Once through the door a whole new series of challenges confronted me. A large TV screen covering the wall at the foot of the bed was filled with a friendly personalised greeting; “Welcome Rebecca” – she works in our Marketing team. I had a chuckle and decided to flick on the news headlines quickly before I changed to go out. So I hunted around for the remote control. It wasn’t a big room but there were several drawers and cupboards to check before I concluded that there was no remote. That’s when I noticed the iPad which I soon realised was meant to be my interface to all electrical devices in my room. After a few swipes, I got the hang of it and managed to find BBC News as well as changing the ambient lighting in my room to cool, closing the blinds, setting an alarm for 7 the next morning and even working out how to view my emails on the TV. Gratuitous maybe but fun nonetheless.

The rest of the evening passed pleasantly enough with a nice meal and few drinks before retiring to bed early ready for the conference the next day. I shut down the TV, turned off all the lights and climbed into bed but there was still an annoying glow from next to the bed.
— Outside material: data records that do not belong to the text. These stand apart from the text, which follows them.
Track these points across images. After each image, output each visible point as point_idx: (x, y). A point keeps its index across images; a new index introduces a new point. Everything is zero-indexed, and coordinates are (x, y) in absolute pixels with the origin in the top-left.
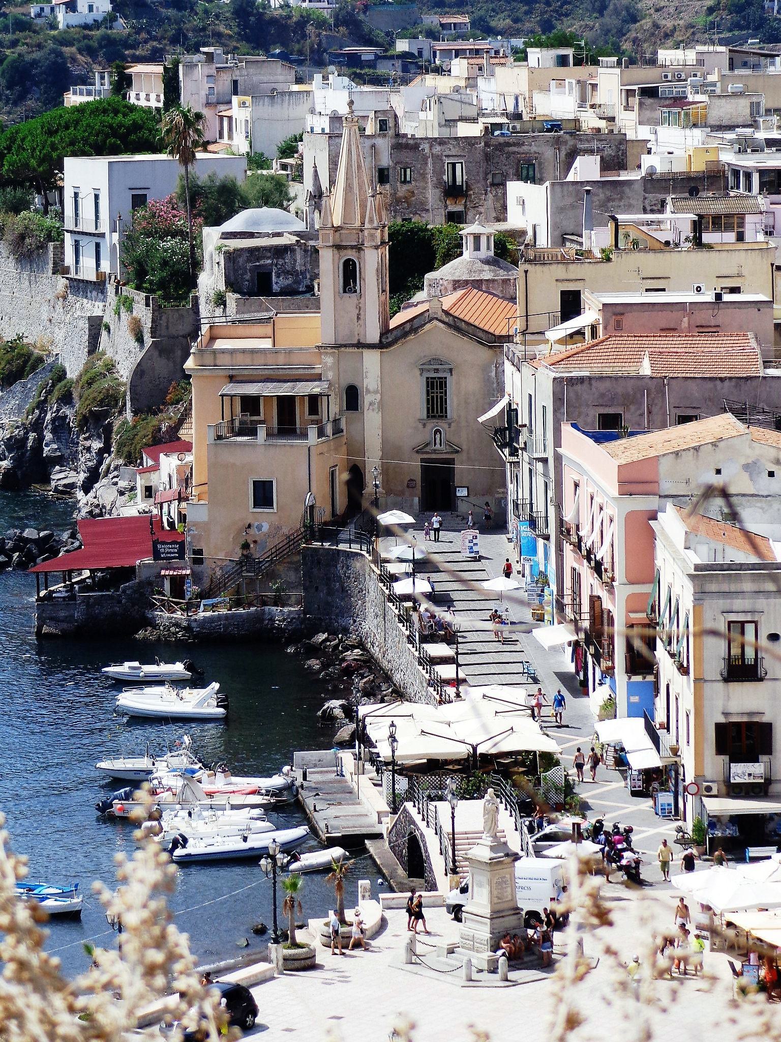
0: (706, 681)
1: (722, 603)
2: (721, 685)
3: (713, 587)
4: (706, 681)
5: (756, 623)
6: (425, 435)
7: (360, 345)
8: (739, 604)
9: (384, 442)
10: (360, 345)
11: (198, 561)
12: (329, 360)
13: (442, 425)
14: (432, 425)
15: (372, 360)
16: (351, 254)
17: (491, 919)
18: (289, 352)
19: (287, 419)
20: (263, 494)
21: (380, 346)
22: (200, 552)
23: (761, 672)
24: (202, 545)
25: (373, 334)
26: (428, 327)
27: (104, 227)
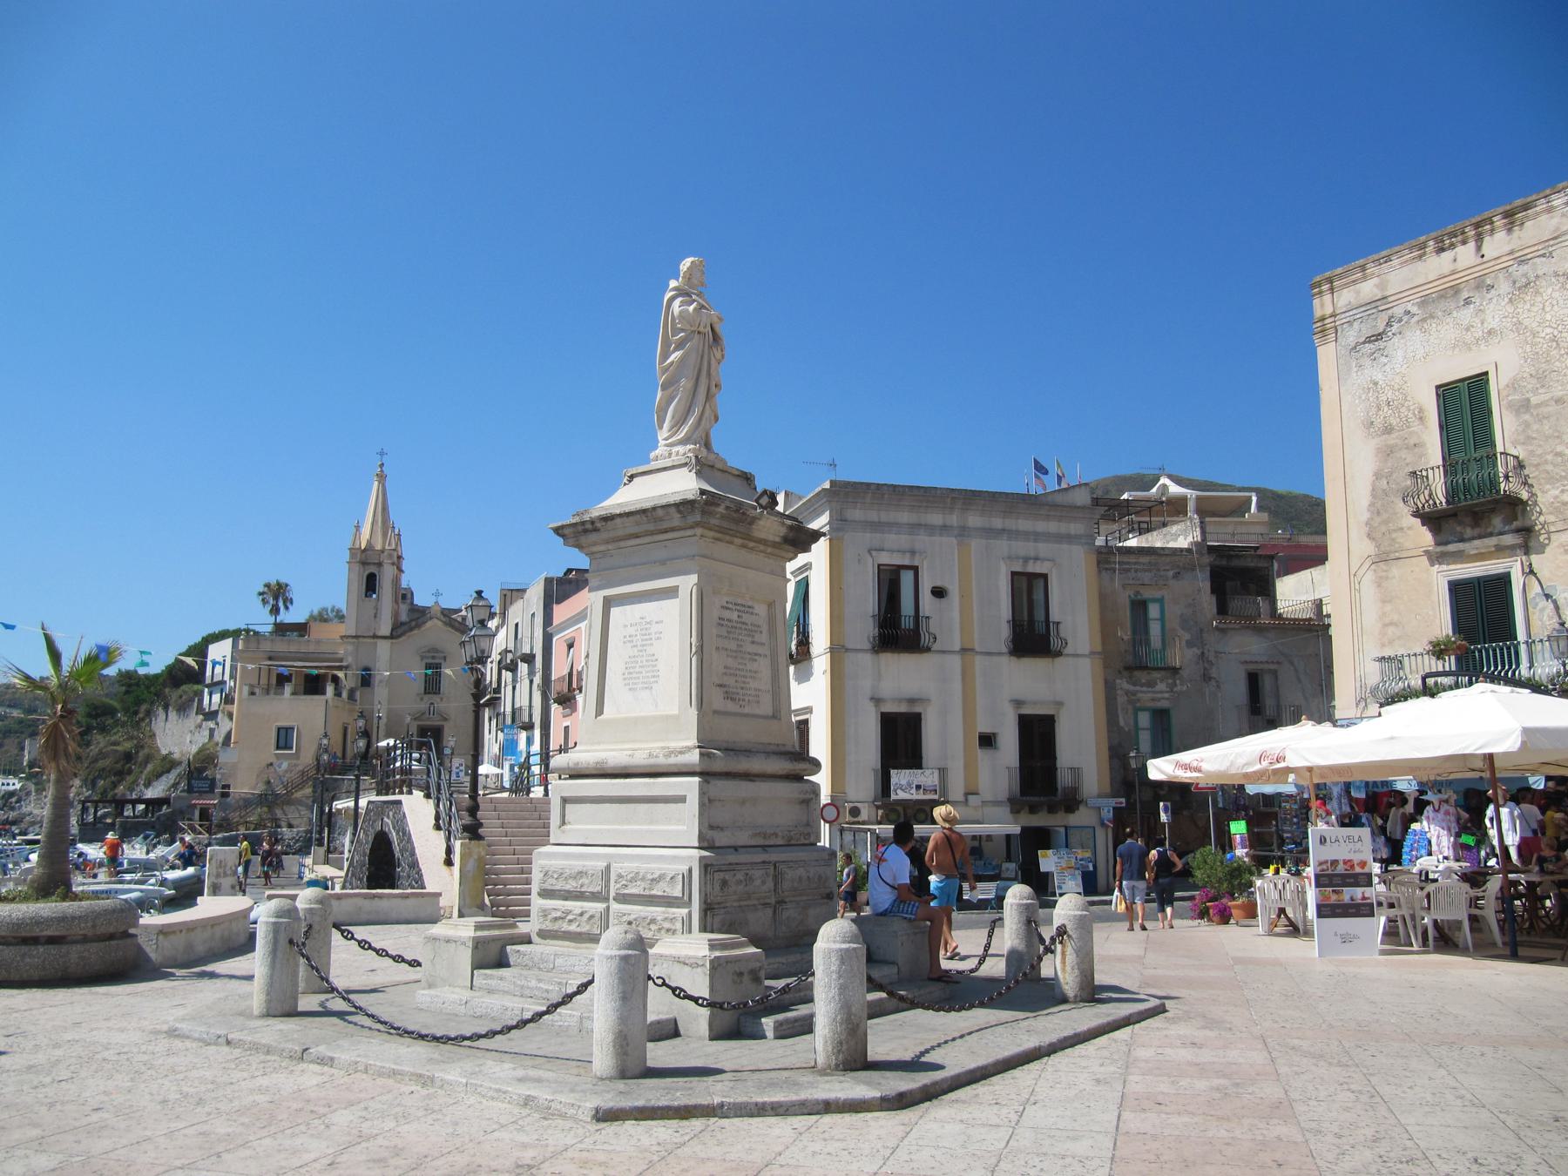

My personal iPad had many great features but going dark wasn’t one of them and it insisted on displaying its friendly splash screen at full brightness. So I put it face down on the shelf.

Next morning I woke slowly and checked my watch – it lights up when I press the bezel. The time was 7:30 and I’d overslept by half an hour. I reached for the iPad and turned it over to see what had happened and, you’ve guessed it, the screen was dead and it had run out of charge. So now it was time to hop out of bed and dash to the bathroom to make up some time. But first I needed some light, and guess where that was controlled from? So I found myself searching around the bed with my tiny watch face “torch” to locate a light switch. Mercifully the hotel designers had at least had the foresight to fit these emergency back-up devices but, in the interests of style, they’d decided to make them matt black with slate grey writing and I spent the next few minutes cycling through the many lighting modes before I had enough illumination to shave by.

You’ll be relieved to hear I did make it to the venue on time and my tales of technology woe were quickly overshadowed by the US election result but it has made me reflect on what we do. You can have the coolest technology on the planet but, if you apply it to the wrong problem and ask consumers to re-learn something they are quite comfortable with, you run the very real risk of alienating your audience.